**What to produce**:
Answer these questions from the sermon text below.
(a) What Bible reference is given for the scripture?
(b) In the scripture, what have the enemies trampled down?
(c) What age does the speaker say they have now reached?

**Extract**:
________________

SCRIPTURE:
But you are our Father,
though Abraham does not know us
or Israel acknowledge us;
you, Lord, are our Father,
our Redeemer from of old is your name.
17 Why, Lord,
do you make us wander from your ways
and harden our hearts so we do not
revere you?
Return for the sake of your servants,
the tribes that are your inheritance.
18 For a little
while your people possessed your holy place,
but now our enemies have trampled down your
sanctuary.
19 We are yours
from of old;
but you have not ruled over them,
they have not been called[a] by your name. Isaiah 63:16-19
Opening Illustrations:
1. When I was a child I used to long for
Christmas so much that I promised myself that I’d never run away from home
unless it was right after Christmas.
2. Also it seemed in those days that a
child’s yearning makes the days longer, because it seemed like Christmas came
every three years. But now that I’ve reached the ancient age of seventy six, it
seems like Christmas comes about every other Thursday.

________________

**Records**:
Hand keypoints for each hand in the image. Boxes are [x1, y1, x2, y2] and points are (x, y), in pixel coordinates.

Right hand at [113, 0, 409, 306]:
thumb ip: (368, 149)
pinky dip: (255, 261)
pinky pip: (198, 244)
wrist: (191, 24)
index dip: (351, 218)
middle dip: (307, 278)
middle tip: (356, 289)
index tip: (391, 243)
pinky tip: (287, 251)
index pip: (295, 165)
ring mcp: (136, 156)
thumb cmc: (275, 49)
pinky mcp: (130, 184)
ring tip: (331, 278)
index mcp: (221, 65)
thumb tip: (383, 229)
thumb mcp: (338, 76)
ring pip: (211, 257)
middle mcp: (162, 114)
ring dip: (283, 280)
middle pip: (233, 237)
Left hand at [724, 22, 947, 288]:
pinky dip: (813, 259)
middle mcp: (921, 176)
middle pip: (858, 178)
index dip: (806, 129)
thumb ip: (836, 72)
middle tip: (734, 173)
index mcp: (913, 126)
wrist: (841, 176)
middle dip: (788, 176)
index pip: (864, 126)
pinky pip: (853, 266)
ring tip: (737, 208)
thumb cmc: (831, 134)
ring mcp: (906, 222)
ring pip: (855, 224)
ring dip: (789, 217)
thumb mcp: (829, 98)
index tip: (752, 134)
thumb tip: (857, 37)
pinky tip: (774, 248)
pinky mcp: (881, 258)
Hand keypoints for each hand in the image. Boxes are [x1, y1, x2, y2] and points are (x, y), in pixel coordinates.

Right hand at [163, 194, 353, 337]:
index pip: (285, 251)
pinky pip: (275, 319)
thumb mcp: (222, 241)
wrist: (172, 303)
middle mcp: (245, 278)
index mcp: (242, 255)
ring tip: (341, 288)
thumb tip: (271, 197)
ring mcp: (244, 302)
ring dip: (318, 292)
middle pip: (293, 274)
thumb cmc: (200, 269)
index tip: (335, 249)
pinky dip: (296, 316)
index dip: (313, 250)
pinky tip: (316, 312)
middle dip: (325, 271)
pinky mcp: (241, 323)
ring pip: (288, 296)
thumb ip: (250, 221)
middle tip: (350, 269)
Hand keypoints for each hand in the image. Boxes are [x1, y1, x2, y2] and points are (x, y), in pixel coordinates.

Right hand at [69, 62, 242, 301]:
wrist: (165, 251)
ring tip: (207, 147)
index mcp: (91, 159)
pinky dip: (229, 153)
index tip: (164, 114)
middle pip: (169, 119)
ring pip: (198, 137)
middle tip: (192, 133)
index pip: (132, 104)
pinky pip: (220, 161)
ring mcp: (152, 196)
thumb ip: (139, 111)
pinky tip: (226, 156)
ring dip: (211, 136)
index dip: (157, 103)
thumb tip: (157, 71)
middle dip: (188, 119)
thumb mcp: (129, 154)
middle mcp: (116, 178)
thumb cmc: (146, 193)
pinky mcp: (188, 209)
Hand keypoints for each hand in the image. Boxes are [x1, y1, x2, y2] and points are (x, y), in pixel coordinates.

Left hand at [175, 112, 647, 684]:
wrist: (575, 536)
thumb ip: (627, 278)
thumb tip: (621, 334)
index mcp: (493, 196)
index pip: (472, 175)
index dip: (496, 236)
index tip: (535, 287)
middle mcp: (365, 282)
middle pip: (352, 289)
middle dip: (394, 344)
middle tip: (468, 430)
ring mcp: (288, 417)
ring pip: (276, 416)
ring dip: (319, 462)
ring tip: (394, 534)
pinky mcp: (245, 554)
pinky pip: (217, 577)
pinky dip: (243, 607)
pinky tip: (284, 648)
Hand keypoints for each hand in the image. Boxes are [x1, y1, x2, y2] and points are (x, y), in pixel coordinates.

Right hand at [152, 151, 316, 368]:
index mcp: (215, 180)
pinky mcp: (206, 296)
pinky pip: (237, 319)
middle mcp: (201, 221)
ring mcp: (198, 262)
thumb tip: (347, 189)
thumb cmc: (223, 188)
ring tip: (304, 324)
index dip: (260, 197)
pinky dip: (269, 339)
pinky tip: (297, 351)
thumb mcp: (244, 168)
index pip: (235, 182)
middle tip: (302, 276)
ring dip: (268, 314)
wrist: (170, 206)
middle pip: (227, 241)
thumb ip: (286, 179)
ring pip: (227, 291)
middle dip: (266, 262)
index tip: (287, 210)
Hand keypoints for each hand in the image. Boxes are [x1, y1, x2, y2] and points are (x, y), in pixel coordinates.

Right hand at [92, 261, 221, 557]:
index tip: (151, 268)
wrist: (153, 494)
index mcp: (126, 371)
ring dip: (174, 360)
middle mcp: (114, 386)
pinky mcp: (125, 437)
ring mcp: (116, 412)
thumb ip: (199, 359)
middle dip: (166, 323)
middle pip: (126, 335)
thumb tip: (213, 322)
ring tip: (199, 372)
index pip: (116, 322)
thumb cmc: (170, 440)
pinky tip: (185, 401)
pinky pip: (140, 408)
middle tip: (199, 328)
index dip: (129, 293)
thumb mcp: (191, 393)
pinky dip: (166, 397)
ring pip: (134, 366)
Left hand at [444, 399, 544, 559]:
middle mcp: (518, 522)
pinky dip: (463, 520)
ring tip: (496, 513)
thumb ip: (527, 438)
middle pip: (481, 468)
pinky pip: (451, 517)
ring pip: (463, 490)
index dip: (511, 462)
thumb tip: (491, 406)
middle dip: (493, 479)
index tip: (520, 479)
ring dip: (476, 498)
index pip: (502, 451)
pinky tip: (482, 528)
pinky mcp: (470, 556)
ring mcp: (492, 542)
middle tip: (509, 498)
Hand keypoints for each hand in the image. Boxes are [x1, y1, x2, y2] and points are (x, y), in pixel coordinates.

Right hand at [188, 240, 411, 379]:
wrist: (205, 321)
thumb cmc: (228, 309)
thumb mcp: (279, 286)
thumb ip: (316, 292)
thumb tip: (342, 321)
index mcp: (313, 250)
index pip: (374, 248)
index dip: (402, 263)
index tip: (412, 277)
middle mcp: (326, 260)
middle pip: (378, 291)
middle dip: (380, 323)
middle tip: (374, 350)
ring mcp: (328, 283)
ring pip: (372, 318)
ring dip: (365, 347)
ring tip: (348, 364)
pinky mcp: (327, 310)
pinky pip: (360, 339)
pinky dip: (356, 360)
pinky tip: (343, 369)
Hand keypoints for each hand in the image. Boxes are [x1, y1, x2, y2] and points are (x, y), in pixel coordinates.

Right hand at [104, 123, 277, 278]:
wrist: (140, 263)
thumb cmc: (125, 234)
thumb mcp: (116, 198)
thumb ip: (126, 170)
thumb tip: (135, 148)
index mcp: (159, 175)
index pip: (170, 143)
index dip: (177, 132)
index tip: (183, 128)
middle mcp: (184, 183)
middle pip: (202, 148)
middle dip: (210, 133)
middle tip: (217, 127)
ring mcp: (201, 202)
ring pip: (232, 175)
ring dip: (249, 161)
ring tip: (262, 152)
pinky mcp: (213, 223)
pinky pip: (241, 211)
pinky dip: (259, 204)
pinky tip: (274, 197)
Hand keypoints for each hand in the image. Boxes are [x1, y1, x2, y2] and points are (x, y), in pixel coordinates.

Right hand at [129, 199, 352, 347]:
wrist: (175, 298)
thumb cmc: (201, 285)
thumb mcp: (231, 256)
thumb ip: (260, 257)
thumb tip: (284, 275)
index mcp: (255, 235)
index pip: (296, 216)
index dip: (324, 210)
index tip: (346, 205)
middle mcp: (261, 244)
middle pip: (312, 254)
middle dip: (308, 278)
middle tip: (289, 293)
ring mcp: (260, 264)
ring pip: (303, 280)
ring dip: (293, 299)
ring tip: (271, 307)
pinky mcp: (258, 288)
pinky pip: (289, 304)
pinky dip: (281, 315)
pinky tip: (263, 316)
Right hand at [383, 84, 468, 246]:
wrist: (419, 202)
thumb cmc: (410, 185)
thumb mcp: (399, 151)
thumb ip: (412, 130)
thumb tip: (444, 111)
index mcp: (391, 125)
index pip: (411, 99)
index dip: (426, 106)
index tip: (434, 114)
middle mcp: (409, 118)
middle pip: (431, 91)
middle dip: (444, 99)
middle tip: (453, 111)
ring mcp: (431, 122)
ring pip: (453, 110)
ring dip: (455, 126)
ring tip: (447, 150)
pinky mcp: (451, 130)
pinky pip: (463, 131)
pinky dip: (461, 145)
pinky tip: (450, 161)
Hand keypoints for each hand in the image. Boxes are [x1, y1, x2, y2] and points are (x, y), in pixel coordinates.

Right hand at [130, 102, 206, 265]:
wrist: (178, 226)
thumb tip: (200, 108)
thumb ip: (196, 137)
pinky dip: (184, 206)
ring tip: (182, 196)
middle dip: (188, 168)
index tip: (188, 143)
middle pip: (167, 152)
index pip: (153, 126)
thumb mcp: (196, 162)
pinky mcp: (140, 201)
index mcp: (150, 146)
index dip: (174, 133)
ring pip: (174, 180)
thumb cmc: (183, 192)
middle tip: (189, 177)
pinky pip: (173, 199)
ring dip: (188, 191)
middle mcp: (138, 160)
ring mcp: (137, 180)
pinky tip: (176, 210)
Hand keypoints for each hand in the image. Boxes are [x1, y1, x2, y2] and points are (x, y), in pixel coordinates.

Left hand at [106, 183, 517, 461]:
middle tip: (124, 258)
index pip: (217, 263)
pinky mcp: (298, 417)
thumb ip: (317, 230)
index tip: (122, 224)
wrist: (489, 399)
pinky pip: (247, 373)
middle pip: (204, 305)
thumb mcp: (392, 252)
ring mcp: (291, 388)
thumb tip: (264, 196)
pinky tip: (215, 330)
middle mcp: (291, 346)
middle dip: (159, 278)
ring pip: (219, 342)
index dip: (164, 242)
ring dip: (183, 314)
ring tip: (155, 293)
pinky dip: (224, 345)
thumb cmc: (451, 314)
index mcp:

________________

**Written solution**:
(a) Isaiah 63:16-19
(b) The sanctuary
(c) Seventy-six